Aux portes de l’Australie : les forces en présence

Au printemps 1942, l’Empire japonais atteint la limite maximale de son extension territoriale dans le Pacifique. Depuis décembre 1941, une succession de victoires a balayé les Français, les Britanniques, les Néerlandais, et met les Américains sur la défensive dans un espace maritime immense. Les Japonais sont désormais aux portes de l’Australie, le dernier grand allié régional de Washington. Pour le Japon, la bataille qui s’ouvre au début du mois de mai 1942 a pour objectif d’isoler l’Australie tout en consolidant la pointe méridionale de son expansion par la prise de deux sites portuaires d’importance : Port-Moresby en Nouvelle-Guinée et Tulagu dans l’archipel des Salomon.

Deux forces d’invasion sont ainsi mises sur pied dont la protection est assurée par une flotte articulée autour de 3 porte-avions : le Shokaku, le Zuikaku et le Shoho. Les deux premiers sont des porte-avions modernes de la même classe (32 000 tonnes). Le Shoho est, quant à lui, un bâtiment hybride conçu entre le pétrolier et le ravitailleur de sous-marins, et engagé dans la bataille comme porte-avions léger (14 200 tonnes). Conduite par le Vice-amiral Shigeyoshi INOUE, l’opération reçoit pour nom de code "Mo".

Données fournies:
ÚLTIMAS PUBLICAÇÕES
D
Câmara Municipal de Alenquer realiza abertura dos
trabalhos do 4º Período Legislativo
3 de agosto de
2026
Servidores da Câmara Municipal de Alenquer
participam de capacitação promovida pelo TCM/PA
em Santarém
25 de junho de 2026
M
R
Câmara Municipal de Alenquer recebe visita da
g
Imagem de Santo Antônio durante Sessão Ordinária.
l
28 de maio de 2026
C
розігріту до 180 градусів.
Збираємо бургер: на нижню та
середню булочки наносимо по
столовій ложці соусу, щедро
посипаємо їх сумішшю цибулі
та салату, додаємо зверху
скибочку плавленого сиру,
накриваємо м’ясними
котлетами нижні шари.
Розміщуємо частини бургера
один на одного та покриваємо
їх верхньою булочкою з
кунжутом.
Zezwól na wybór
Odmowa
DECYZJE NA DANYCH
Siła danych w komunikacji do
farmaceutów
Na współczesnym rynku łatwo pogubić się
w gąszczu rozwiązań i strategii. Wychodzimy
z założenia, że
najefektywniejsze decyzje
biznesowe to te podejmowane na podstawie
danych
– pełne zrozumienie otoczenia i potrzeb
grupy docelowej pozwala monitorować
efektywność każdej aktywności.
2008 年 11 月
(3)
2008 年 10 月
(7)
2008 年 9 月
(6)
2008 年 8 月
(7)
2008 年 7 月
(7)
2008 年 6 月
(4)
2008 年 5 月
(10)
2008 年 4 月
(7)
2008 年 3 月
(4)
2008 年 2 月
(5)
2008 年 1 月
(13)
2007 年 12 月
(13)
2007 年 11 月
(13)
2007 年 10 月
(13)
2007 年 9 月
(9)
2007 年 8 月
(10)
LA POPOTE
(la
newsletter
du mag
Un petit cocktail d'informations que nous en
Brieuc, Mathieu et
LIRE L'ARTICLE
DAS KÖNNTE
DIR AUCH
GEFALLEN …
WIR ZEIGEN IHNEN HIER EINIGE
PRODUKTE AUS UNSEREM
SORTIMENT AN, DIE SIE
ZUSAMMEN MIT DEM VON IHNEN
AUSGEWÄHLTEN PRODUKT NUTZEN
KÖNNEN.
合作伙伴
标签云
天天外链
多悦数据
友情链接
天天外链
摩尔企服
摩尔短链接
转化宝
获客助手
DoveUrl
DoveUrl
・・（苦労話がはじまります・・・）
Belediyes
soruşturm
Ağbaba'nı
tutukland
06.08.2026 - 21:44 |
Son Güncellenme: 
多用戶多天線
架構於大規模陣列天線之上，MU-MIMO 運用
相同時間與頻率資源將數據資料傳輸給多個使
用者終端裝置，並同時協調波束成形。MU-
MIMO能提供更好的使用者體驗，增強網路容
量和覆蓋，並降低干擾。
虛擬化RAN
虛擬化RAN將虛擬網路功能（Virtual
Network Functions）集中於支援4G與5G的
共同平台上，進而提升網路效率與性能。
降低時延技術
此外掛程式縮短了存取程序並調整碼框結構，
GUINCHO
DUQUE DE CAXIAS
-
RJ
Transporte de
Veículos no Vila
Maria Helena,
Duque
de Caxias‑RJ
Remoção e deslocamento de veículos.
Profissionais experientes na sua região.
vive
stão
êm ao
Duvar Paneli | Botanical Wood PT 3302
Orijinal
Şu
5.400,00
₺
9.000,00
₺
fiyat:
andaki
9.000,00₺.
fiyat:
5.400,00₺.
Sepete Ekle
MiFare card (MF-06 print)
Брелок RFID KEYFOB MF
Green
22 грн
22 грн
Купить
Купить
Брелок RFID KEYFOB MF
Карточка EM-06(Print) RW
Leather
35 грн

Travail demandé:
**a.** Relevez tous les porte-avions nommés dans l'extrait sur le Pacifique en 1942.
**b.** D'après l'extrait sur le Pacifique en 1942, quel nom de code l'opération reçoit-elle ?
**c.** Poursuivez l'extrait sur le Pacifique en 1942 après sa dernière phrase.
Les entrées n'ont aucun lien avec l'extrait sur le Pacifique en 1942.

Corrigé numéroté:
**a.** Le Shokaku, le Zuikaku et le Shoho.

**b.** Elle reçoit le nom de code « Mo ».

**c.**
 

Le porte-avions léger Shoho (14 200 tonnes) sera coulé le 7 mai 1942

 

Ayant réussi à déterminer les objectifs de l’ennemi, les Américains anticipèrent l’offensive japonaise en envoyant, fin avril, 2 porte-avions dans la Mer de Corail : le USS Yorktown CV-5 et USS Lexington CV-2, tous deux placés sous le commandement du Contre-amiral Frank J. FLETCHER. Les USS Hornet et Enterprise ayant participé au raid du Lieutenant-colonel James H. DOOLITTLE sur Tokyo, ils devaient rejoindre la base de Pearl Harbor pour se ravitailler et ne purent participer à la bataille. L’US Navy n’engageait donc que 50% de ses porte-avions dans la Mer de Corail.

Trouver les porte-avions adverses

Si le 3 mai, la première force d’invasion japonaise parvint à prendre pied sur l’île de Tulagu, la bataille tourna d’emblée en une recherche des porte-avions ennemis. Pour les Américains, ces derniers étaient le moyen de détruire les flottes de débarquement qui approchaient de Tulagu et de Port-Moresby. À l’inverse pour les Japonais, la destruction des porte-avions américains sécuriserait les forces d’invasion tout en affaiblissant sensiblement la défense de l’Australie, quand bien même des bombardiers B-17 pouvaient encore frapper à partir des bases australiennes. Confirmer la présence des porte-avions ennemis (surtout pour les Japonais qui étaient moins bien renseignés), en déterminer le nombre, les localiser pour pouvoir ensuite les attaquer, tels étaient les objectifs tactiques de la bataille qui s’engagea à partir du 4 mai.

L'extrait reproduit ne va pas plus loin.